NRDC and Partners Sue After EPA Gives Pass to Polluters During Pandemic

The agency’s non-enforcement policy risks pollution spikes in already overburdened communities—making COVID-19 that much more dangerous.

Oil refineries dominate the landscape at Wilmington Waterfront Park near the Port of Los Angeles.

Credit: Ann Johansson for NRDC

Learn more about NRDC’s response to COVID-19.

The agency’s non-enforcement policy risks pollution spikes in already overburdened communities—making COVID-19 that much more dangerous.

Together with partners, NRDC sued the U.S. Environmental Protection Agency today for ignoring an emergency rulemaking petition filed in response to the EPA’s non-enforcement policy, which would allow industries to stop monitoring and reporting polluting in the midst of the COVID-19 pandemic—with no notice to the public.

“This policy benefits polluters and polluters alone—all at our expense,” says NRDC president Gina McCarthy. “During a pandemic that is hitting people with heart and lung disease the hardest, it is senseless to push forward a ‘don’t ask, don’t tell’ policy for polluters that will allow them to make our air and water dirtier without warning or repercussion.”

Monitoring and reporting are at the core of the EPA’s enforcement of bedrock environmental laws and serve as a critical means of deterring air and water emissions.

The coalition of community-based environmental, climate justice, and public interest groups had demanded that the agency issue an emergency rule requiring companies that take advantage of the policy to publicly disclose in writing when and why they stopped monitoring or reporting their emissions, which then the EPA must immediately disclose to the public. The agency ignored that request. “The EPA’s failure to swiftly issue a rule requiring public notice of which facilities are accepting the agency’s invitation to use the crisis as an opportunity to opt out of compliance with environmental standards is unreasonable and endangers the public,” says Robert Weissman, president of Public Citizen.

The EPA’s move comes as new research shows that long-term exposure to air pollution—which causes disease and weakens the respiratory system’s ability to fight infections—is associated with significantly higher death rates from the coronavirus in the United States.

“For far too long, chemical, oil, and energy companies have been allowed to risk the safety, pollute the air and water, and damage the health and well being of communities of color, Indigenous communities, and low-income communities, who have been subject to these cumulative impacts far more than other communities," says Michele Roberts, national co-coordinator of the Environmental Justice Health Alliance for Chemical Policy Reform. “Now this administration is using a pandemic that is also disproportionately harming our people as an excuse to build on that fundamental injustice and environmental genocide by giving a free pass to polluters.”
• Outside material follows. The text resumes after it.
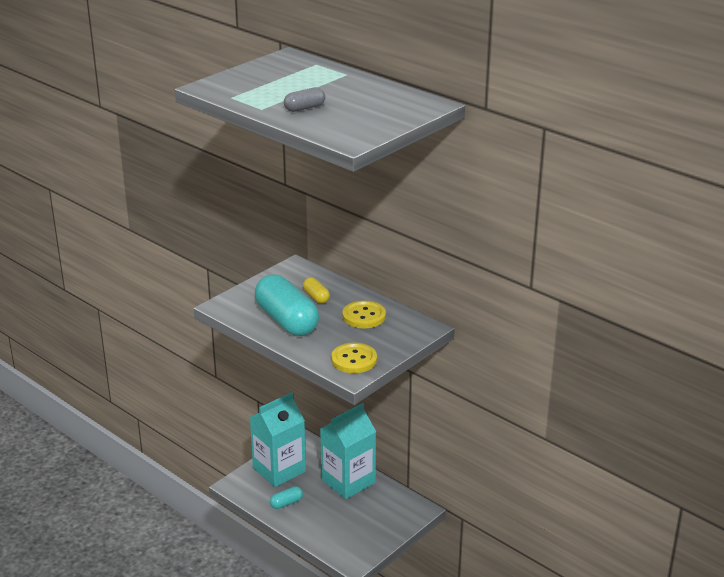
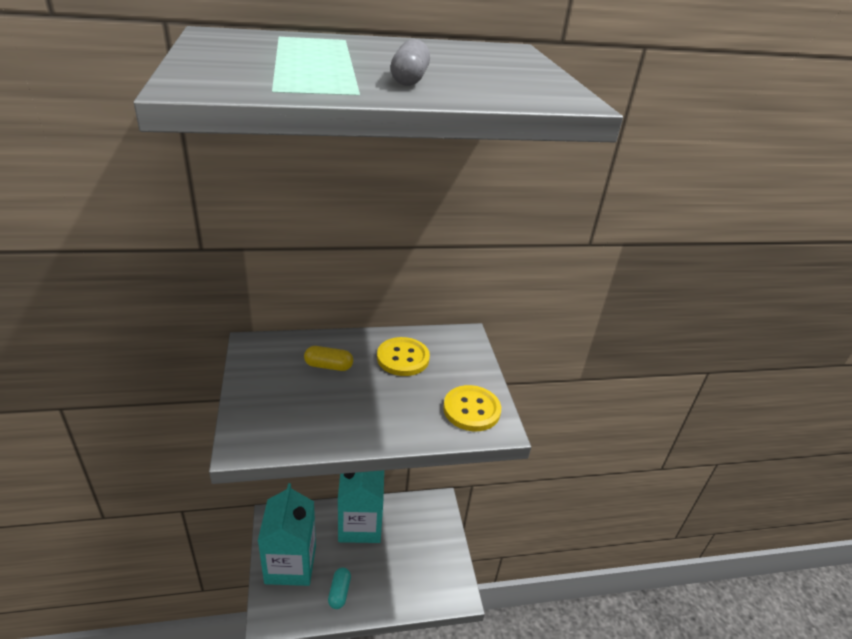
camera: 55 degrees left, 5 degrees up
turquoise capsule [255,274,319,336] -> none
The lawsuit asks the court to order the EPA to issue the emergency rule immediately to limit the potentially devastating impacts to already overburdened communities.

“These environmental regulations are in place not just to protect the public,” says José Bravo, executive director of the Just Transition Alliance, “but also for the safety of those working closest to dangerous chemicals day in and day out. Permission to ignore them will lead to decreased safety for both workers and nearby fenceline communities.”

Other partners in the lawsuit include Coming Clean, Catskill Mountainkeeper, Texas Environmental Justice Advocacy Services, Clean Water Action, Center for Coalfield Justice, Flint Rising, Indigenous Environmental Network, Los Jardines Institute, Southeast Environmental Task Force, Water You Fighting For, and West Harlem Environmental Action Inc.

“Now more than ever, we need the EPA to do its job and protect our health—not put it at greater risk,” McCarthy says.